Aber es kommen noch hausgemachte Probleme hinzu, welche die Politik, die Unternehmen, aber auch die Gesellschaft zu verantworten haben. Der Chefvolkswirt der Commerzbank, Jörg Krämer, bringt es auf den Punkt: „Die Anpassung an all diese Belastungen dürfte auch deshalb lange dauern, weil die Standortqualität seit rund 15 Jahren erodiert.“

Die Wachstumsschwäche ist zu einem beträchtlichen Teil selbst verursacht

Nur wollte es niemand sehen. Die Fehler der Ära Merkel, die mit dem schwarz-gelben Bündnis 2009 ihren Ausgang nahmen und sich dann mit den Großen Koalitionen von 2013 bis 2021 fortsetzen, dringen langsam allen ins Bewusstsein: Ob eine dilettantische Energiewende, die fahrlässige Vernachlässigung der Infrastruktur oder eine überzogene Umverteilungspolitik – es ist, wie die Deutsche-Bank-Legende Alfred Herrhausen einst formulierte: „Die meisten Fehler machen Unternehmen, wenn es ihnen gut geht, nicht wenn es ihnen schlecht geht.“

Robert Habeck (Bündnis 90/Die Grünen) hat als Bundesminister für Wirtschaft und Klimaschutz derzeit einen undankbaren Job.
Robert Habeck (Bündnis 90/Die Grünen) hat als Bundesminister für Wirtschaft und Klimaschutz derzeit einen undankbaren Job. © picture alliance/dpa | Michael Kappeler

Allerdings hat auch die Ampel in den ersten Regierungsmonaten viele Fehler gemacht, die die Krise verschärft haben. Ein eindrückliches Beispiel ist die Entwicklung der Energiepreise: Zwar ist nun ein teurer Kompromiss gelungen, der die Industrie entlasten soll – aber die Regierung hat die Energiekrise ohne Not vergrößert. Wer ein knappes Gut weiter verknappt, steigert seinen Preis. Allen Warnungen zum Trotz ist die Bundesrepublik trotzdem Mitte April aus der Kernenergie ausgestiegen. Nun lösen wir Probleme, die wir selbst geschaffen haben.

Energiekrise trifft die deutsche Wirtschaft härter als andere

Die Energiekrise – zum einen die gestiegenen Preise, zum anderen die kippelige Versorgungssicherheit – wirkt sich auf die deutsche Industrie verheerend aus: Das jüngste Energiewende-Barometer der Industrie- und Handelskammern, an dem sich 3.572 Unternehmen beteiligt haben, fiel so verheerend aus wie nie zuvor: Drei Viertel der Betriebe fahren demnach ihre Investitionstätigkeiten zurück, fast ein Drittel der großen Industriefirmen plant oder realisiert die Verlagerung von Kapazitäten ins Ausland oder schränkt die Produktion im Inland ein.

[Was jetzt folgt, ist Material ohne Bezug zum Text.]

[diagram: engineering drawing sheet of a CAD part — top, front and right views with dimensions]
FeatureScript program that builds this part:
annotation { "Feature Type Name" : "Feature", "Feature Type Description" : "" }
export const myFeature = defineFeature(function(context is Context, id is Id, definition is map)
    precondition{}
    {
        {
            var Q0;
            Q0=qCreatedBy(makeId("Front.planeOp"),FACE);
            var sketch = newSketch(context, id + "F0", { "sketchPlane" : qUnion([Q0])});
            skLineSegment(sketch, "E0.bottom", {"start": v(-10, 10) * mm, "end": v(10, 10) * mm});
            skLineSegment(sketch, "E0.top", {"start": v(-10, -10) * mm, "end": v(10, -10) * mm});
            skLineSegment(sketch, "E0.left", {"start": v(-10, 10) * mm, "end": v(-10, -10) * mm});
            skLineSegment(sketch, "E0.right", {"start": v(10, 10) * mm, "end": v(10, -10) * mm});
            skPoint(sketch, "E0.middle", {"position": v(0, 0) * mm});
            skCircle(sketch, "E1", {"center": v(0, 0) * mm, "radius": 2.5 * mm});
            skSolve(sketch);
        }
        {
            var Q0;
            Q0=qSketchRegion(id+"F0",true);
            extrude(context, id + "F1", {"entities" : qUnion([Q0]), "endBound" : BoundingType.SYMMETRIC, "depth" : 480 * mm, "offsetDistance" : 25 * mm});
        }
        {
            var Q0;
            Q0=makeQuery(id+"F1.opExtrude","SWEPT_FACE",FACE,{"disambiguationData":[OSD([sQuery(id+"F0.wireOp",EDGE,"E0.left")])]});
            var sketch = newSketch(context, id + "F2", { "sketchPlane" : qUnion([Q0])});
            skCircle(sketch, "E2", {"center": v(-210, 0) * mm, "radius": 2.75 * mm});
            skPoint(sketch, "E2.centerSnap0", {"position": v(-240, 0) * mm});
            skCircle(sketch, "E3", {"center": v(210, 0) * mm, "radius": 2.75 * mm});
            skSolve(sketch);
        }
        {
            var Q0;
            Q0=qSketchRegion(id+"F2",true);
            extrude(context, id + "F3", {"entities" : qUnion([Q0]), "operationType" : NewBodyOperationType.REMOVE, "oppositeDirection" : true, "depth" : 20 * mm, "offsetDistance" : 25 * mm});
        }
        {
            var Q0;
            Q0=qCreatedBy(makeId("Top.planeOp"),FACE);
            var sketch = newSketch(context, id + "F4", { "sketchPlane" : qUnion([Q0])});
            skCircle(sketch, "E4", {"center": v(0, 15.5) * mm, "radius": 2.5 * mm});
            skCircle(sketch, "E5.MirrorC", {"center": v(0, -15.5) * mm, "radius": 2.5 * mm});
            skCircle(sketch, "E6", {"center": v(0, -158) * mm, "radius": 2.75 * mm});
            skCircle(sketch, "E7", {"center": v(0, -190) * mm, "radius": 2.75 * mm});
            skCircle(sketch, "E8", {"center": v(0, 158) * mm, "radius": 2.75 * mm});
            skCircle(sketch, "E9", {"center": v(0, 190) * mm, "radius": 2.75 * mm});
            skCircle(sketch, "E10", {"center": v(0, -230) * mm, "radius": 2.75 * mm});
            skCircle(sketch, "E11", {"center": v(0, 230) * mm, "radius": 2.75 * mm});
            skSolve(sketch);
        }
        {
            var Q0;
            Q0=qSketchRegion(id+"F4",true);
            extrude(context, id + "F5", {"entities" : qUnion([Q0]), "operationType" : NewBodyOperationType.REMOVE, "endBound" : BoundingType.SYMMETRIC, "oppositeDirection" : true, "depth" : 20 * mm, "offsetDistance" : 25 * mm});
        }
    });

„Wir stehen vor der größten Krise seit Gründung der Bundesrepublik“, warnt Folker Hellmeyer, langjähriger Chefvolkswirt der Bremer Landesbank und heute Chefvolkswirt der Hamburger Netfonds AG, seit Langem. Nun hat das Statistische Bundesamt für 2022 einen Rückgang des Energieverbrauchs um 9,1 Prozent gemeldet. Bevor sich jemand freut: Dadurch sank die Produktion um 7,1 Prozent. „Energie war, ist und wird auch in Zukunft Grundlage für unseren Wohlstand sein“, sagt Hellmeyer. „Das gilt im Besonderen für Deutschland als energieintensivsten Standort der westlichen Welt.“

Zeitgleich hat die Schwäche alle Branchen erfasst

Aber es wollte kaum einer hören. Nun bröckeln mehrere Säulen des deutschen Wohlstandes zugleich. 2017 fertigten die Autobauer hierzulande 5,47 Millionen Fahrzeugen, im vergangenen Jahr waren es noch 3,4 Millionen. Zwar ist die Bundesrepublik das Land der Tüftler und der Klimabewegten – beim Elektroauto aber fahren chinesische Hersteller und Tesla vorneweg.

Auch der Maschinenbau erwartet für das laufende und das kommende Jahr ein Minus von jeweils zwei Prozent. Die Chemie- und Pharmaindustrie ist seit dem Ausbruch des Ukraine-Krieges im freien Fall, weil sie mit einem Anteil von 15 Prozent größter Gasverbraucher ist. Nach einem Produktionsrückgang im vergangenen Jahr von zehn Prozent kommt im laufenden Jahr ein Minus von weiteren acht Prozent hinzu.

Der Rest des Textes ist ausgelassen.